Hedge fund manager, shareholder activist and surf enthusiast Dan Loeb loves movies so much his name for years on various stock-trading chatrooms was “Mr. Pink,” a nod to a character from Quentin Tarintino’s “Reservoir Dogs.”
He doesn’t understand the movie business, though, according to Sony chief executive Kazuo Hirai, who brushed off Loeb’s demand to spin off Sony’s Hollywood unit in a four-page letter the company made public on Tuesday morning. Sony has informed Loeb that “the Board and management team strongly believe that continuing to own 100% of the Company’s entertainment businesses is fundamental to Sony’s success,” effectively shutting down Loeb’s shareholder campaign.

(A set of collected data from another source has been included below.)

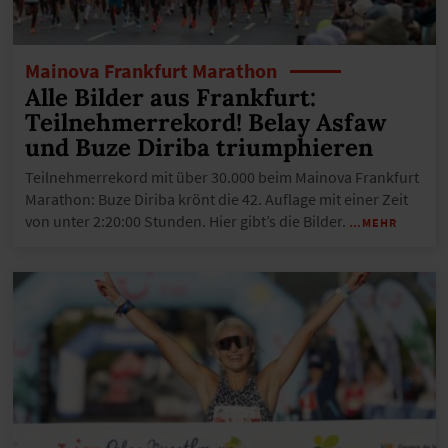
Mainova Frankfurt Marathon
Alle Bilder aus Frankfurt:
Teilnehmerrekord! Belay Asfaw
und Buze Diriba triumphieren
Teilnehmerrekord mit über 30.000 beim Mainova Frankfurt
Marathon: Buze Diriba krönt die 42. Auflage mit einer Zeit
von unter 2:20:00 Stunden. Hier gibt’s die Bilder.
…MEHR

Hirai particularly emphasized the fast-changing nature of the media business to politely but firmly reject Loeb’s detailed proposal:
Content, technology, and consumer and professional products are rapidly converging, not diverging, and we therefore expect the interplay between our entertainment and electronics businesses only to increase in size and form over the coming years and to help drive the growth of Sony’s electronics business.

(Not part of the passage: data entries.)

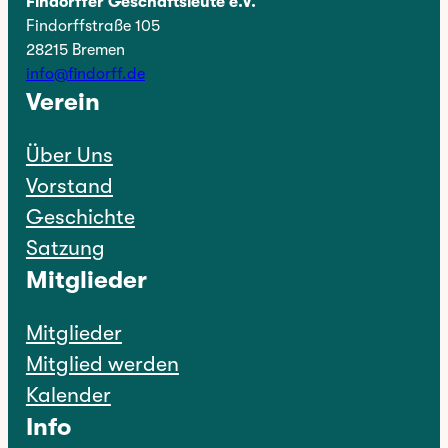
Findorffer Geschäftsleute e.V.
Findorffstraße 105
28215 Bremen
info@findorff.de
Verein
Über Uns
Vorstand
Geschichte
Satzung
Mitglieder
Mitglieder
Mitglied werden
Kalender
Info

Sony has, to date, been unable to take advantage of this convergence, as many analysts noted after the letter was circulated. “In the last 15-20 years that they’ve owned those businesses, they’ve yet to show any meaningful synergy with electronics,” Daniel Ernst, an analyst at Hudson Square Research, told Bloomberg.
For Loeb, whose Third Point fund owns about 7% of Sony and who George Clooney recently referred to as the “single least qualified person” to be making judgements about the movie business, the next step is likely to be a sale of the Sony stock he does own, if investors’ reactions on Tuesday morning are any indication—Sony’s stock fell 5.5% in trading on the Nikkei.
Or, as Mr. Pink once said “I’d try to put as much distance between me and this mess as humanly possible.”